◆ Provided text:

↓

You can see the updated traffic data here.
The work of the Northwestern team is ongoing and I am looking forward to seeing what they do.
Thanks for your own blog post which confirms that Dyn.com's research is more current. You're right in what you said in your blog post, there may been an academic publishing delay, but then there shouldn't have been a press release by the school without those most current details.
I wonder how that matches up with Dyn.com’s research:
http://research.dyn.com/wp-content/uploads/2014/07/Internet_in_Cuba-2.pdf
http://research.dyn.com/2014/12/whats-next-cuba/
http://research.dyn.com/2013/01/cuban-mystery-cable-activated/
which doesn’t talk about asymmetricity in the latest documents.
Dynresearch hod no blog posts on the question of symmetry, but Doug Mador sent me an email, which led to this post last July.
They had not seen my blog and perhaps would not have issued the press release if they had. I’ve gotten in touch with the head of the group that did the work at Northwestern and he and I will keep in touch in the future.
The question is one of discoverablity and this sort of thing makes me wonder if the “long tail” blogs and sites on the Internet are in trouble. See this post on my other blog.
Larry
Actually one of URLs I listed earlier from Dyn does talk about asymmetricity: http://research.dyn.com/2013/01/cuban-mystery-cable-activated/ I don't know how things work at Northwestern -- it's possible the PR office at the university was just waiting for the research to be published before issuing the press release, and there would normally be no reason to check back with the paper's authors. In any case, the university can make it right by issuing a short note that comments on the original press release.

↑

◆ Exercise details:
Carry on the comment exchange about the Northwestern press release and Dyn's research on Cuba's Internet, starting right after its last sentence.

◆ Given information:
↓

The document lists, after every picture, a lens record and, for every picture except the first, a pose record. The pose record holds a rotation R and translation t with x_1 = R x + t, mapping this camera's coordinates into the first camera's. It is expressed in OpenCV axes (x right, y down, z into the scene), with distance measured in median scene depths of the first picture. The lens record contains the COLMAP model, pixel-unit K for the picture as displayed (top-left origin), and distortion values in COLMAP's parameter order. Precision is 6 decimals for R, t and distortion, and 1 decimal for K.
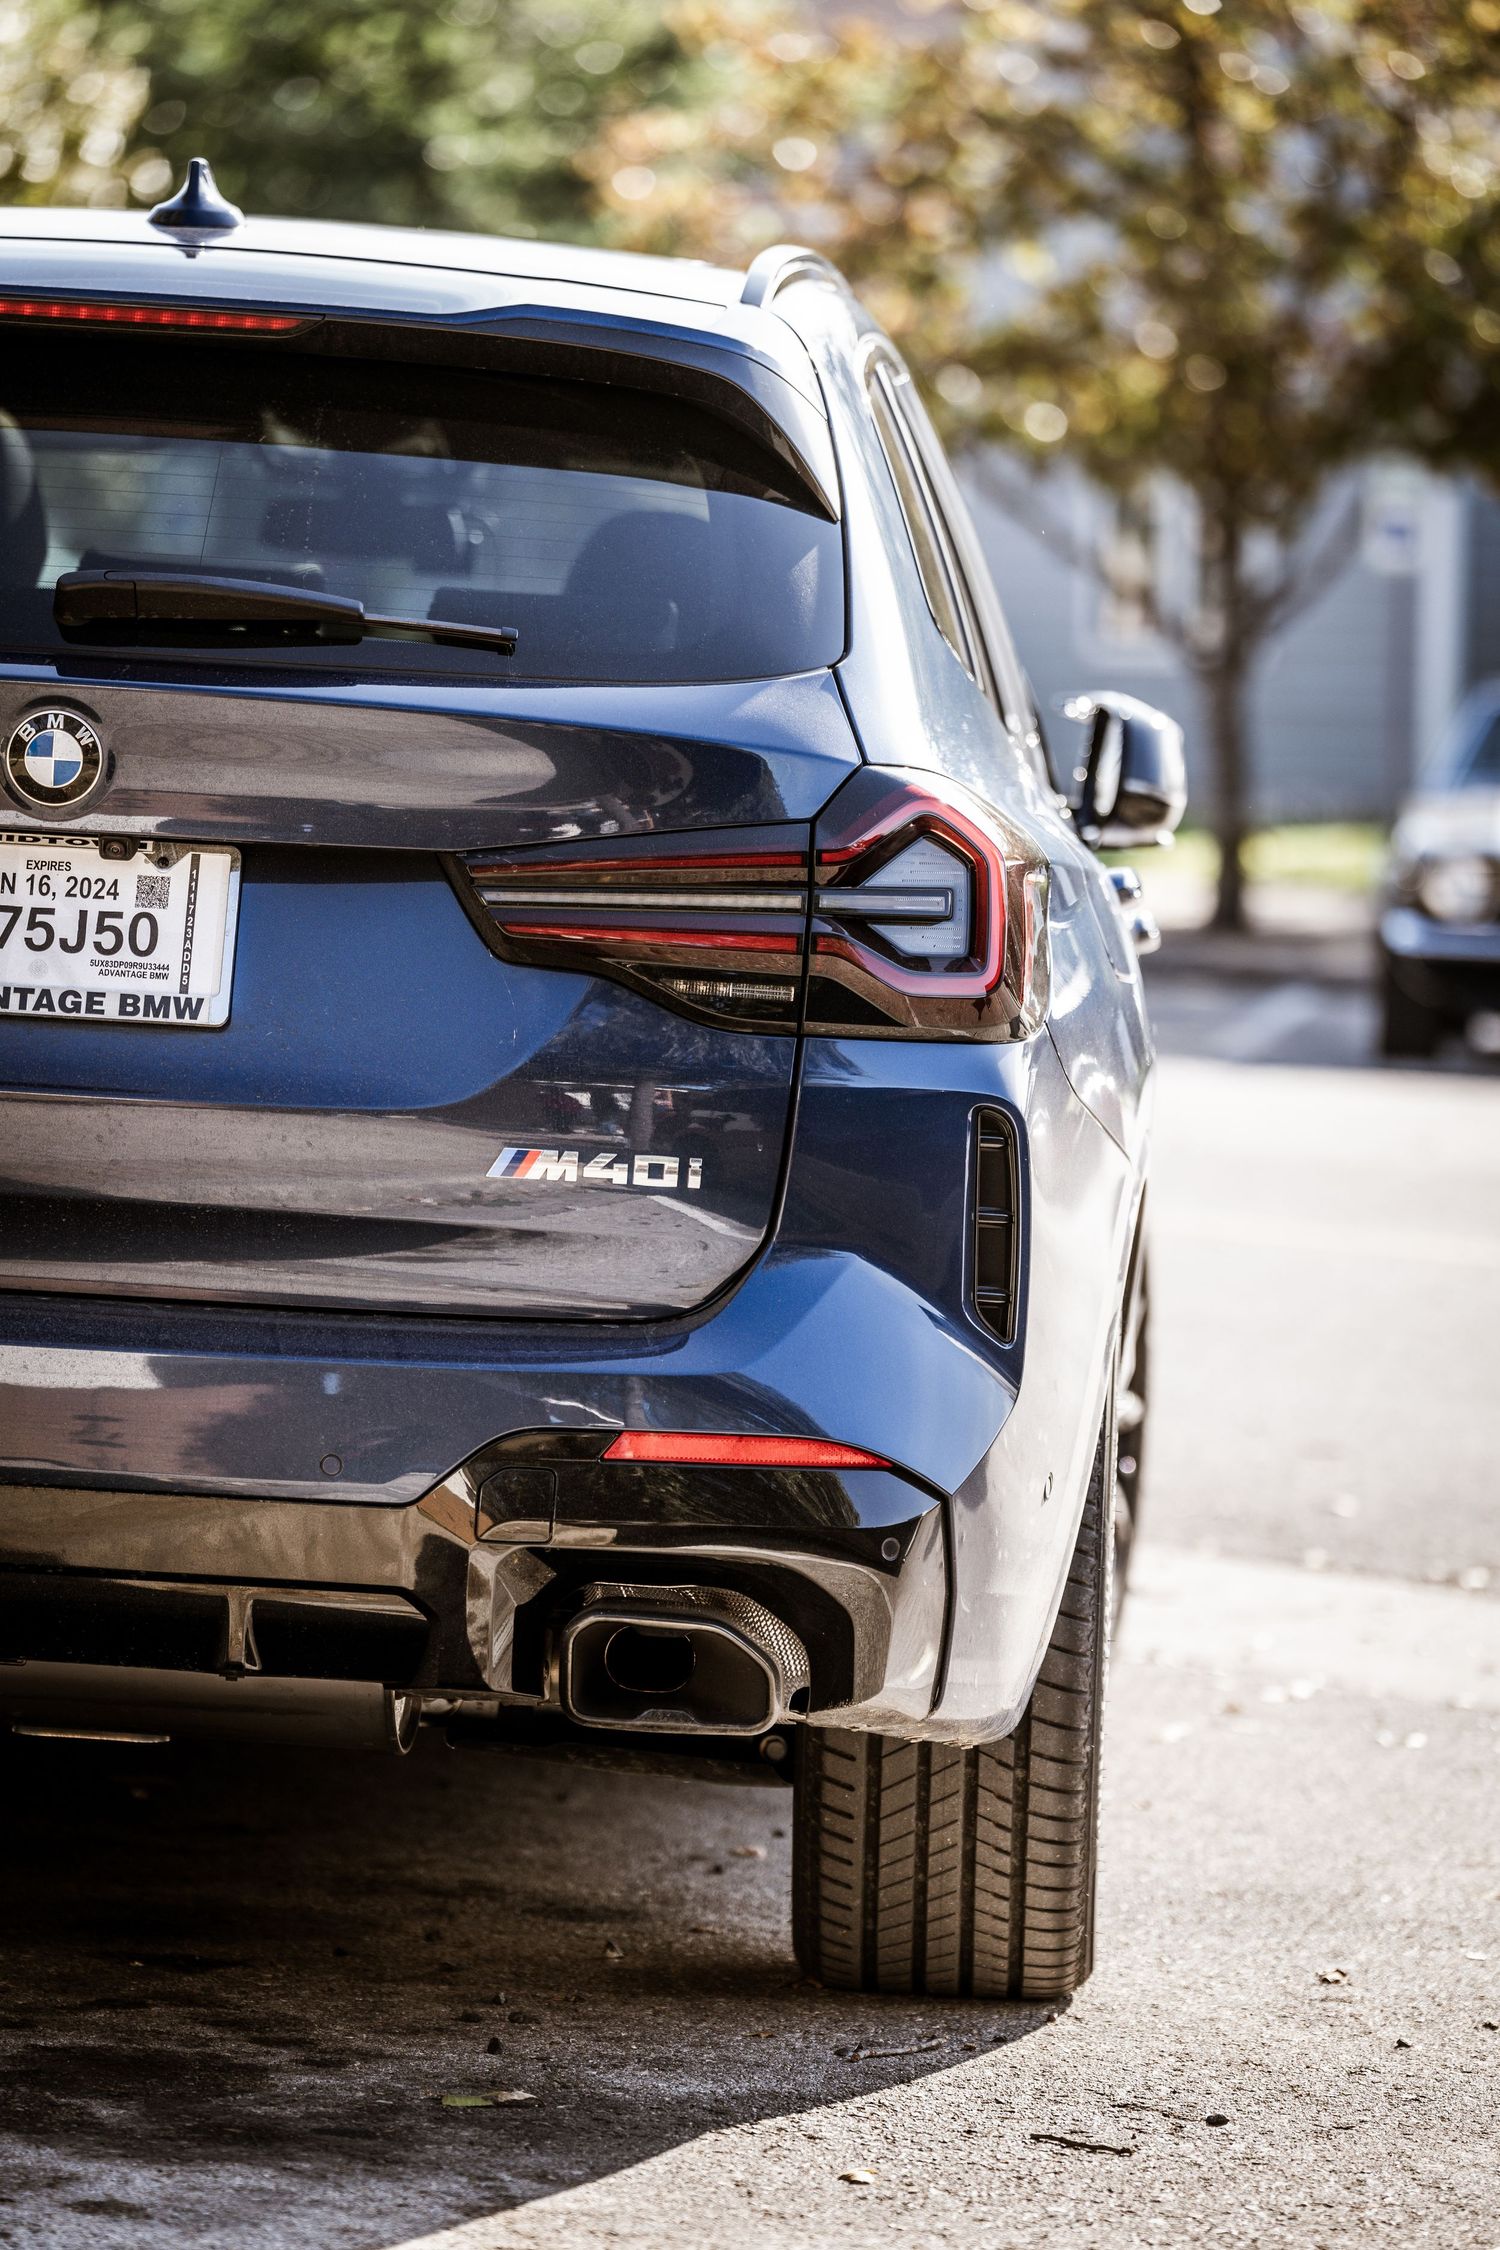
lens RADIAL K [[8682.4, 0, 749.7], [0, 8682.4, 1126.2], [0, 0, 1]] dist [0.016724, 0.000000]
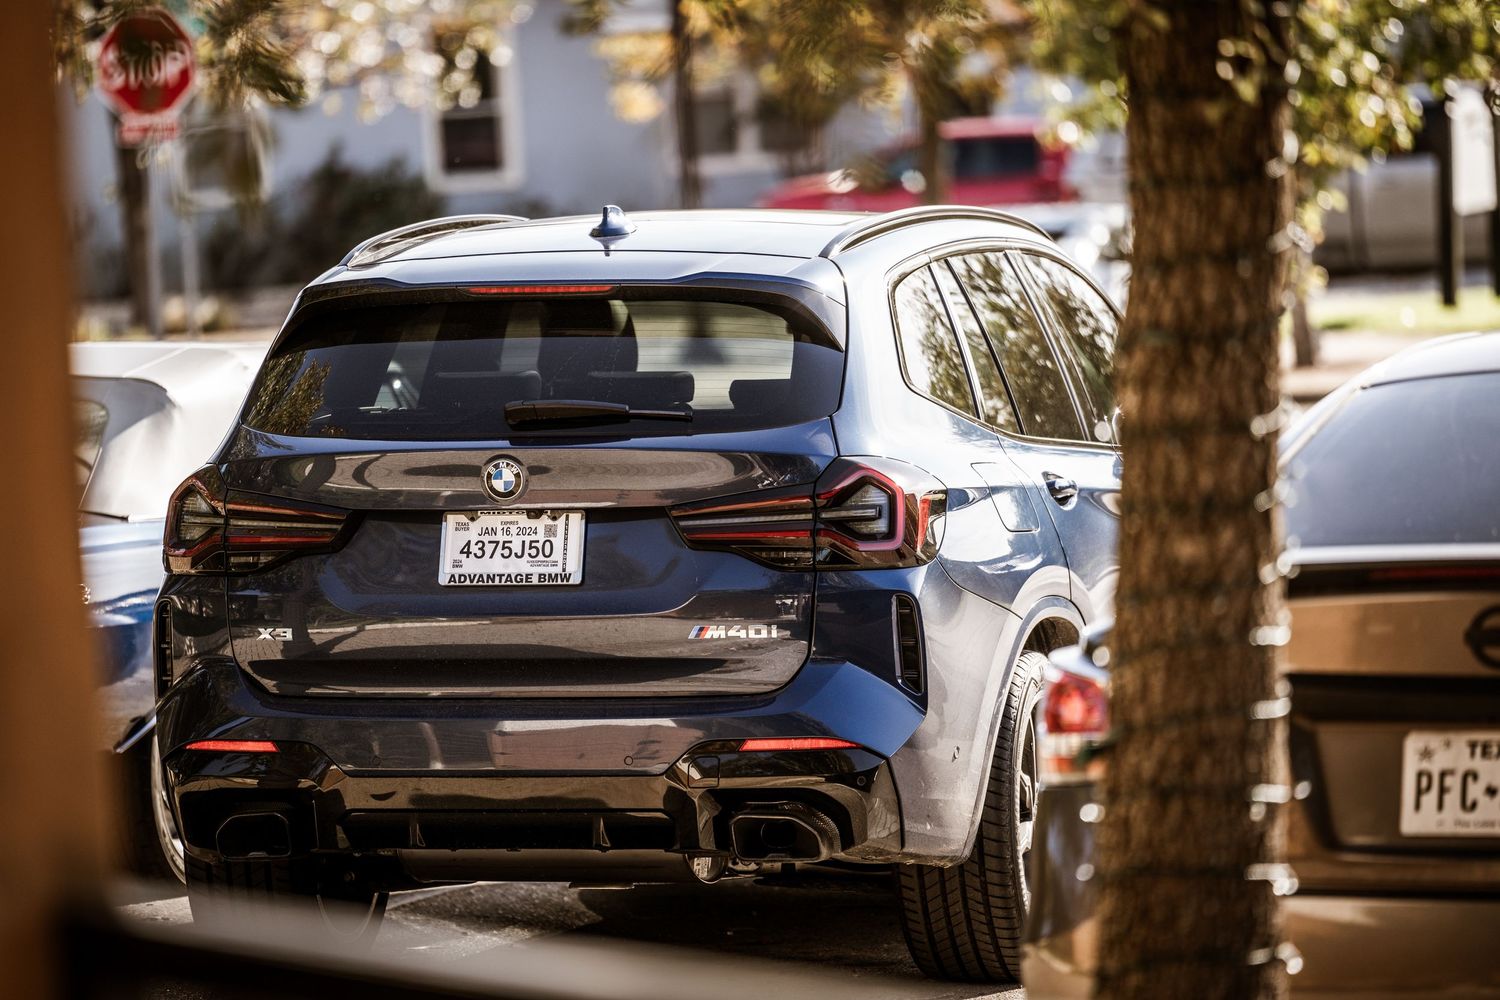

↑

◆ Exercise output:
Right—that was right after they activated the network and they subsequently told Doug that his analysis was correct.
I think you are right on the PR thing—it was posted at the time of the ACM conference. They do not seem to have a place for comments on their site.
Regardless, it gave me a chance to meet the authors of the paper and introduce him to someone in Cuba who hopefully will be able to assist him with ongoing studies.
There are worse connections still in active use in the world.
I have the ““pleasure of working on some systems that have connection latencies closer to 30 seconds (30,000 ms).
Thankfully the VAST majority of connections I work on have < 10 s (10,000 ms) latency. But there are worse connections…
Where do you see that sort of latency? It sounds interplanetary.
Primarily long distance cross country links across Russia. I've heard co-workers talk about it on bad satellite links too.